* [Activity 1]:
In the entries, starting at the line with "Indeed, matte fleece" and continuing through the end of the entries, replace "matte red hoodie" with "matte blue hoodie" and reproduce those lines with no other change.

* [Selected extract]:

During the 2002 Conference, attendees were given the
opportunity to identify "hot buttons"--critical issues, questions and
challenges facing the PPGIS community. They were asked to write down their
overall reflections as well as responses to presentations. These were
synthesized into high priority issues and used to stimulate discussion at a
“town meeting” on the last day of the conference.
At this town meeting, attendees first formed small discussion
groups to address the highest priority issues identified during the conference.
Volunteer facilitators then guided the discussions and attendees ranked issues
by importance, and then recommend ways to answer/address them. The "Town
Meeting" wrapped-up with reports from the groups and reflections from our
key-note speaker.
Below is a categorization and synthesis.
(Thanks to the
following people for transcribing and refining the questions: Wolf Naegeli,
Peter Bilton, Jon Dorwart, Sarah Williams, Meg Merrick, Paul S. Hughes, Cindy Copp, Marc Schlossberg, and Doug
Aberley—Renee Sieber, conference chair.)

* [Data entries]:
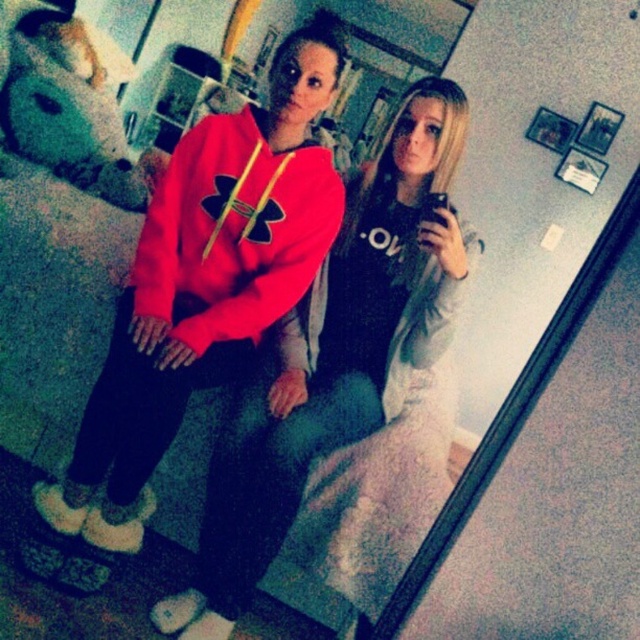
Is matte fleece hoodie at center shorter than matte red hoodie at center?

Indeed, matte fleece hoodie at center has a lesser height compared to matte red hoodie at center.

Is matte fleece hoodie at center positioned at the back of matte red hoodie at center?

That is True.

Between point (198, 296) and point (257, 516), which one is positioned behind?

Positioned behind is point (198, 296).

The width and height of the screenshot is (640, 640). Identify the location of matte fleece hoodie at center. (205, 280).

* [Activity 2]:
Does the conference summary support each of these statements? (a) Attendees were asked to write down responses to presentations. (b) The town meeting was held on the first day of the conference. (c) Volunteer facilitators guided the small-group discussions.

* [Reply 1]:
Indeed, matte fleece hoodie at center has a lesser height compared to matte blue hoodie at center.

Is matte fleece hoodie at center positioned at the back of matte blue hoodie at center?

That is True.

Between point (198, 296) and point (257, 516), which one is positioned behind?

Positioned behind is point (198, 296).

The width and height of the screenshot is (640, 640). Identify the location of matte fleece hoodie at center. (205, 280).

* [Reply 2]:
(a) Yes: "They were asked to write down their overall reflections as well as responses to presentations."
(b) No: "a “town meeting” on the last day of the conference."
(c) Yes: "Volunteer facilitators then guided the discussions"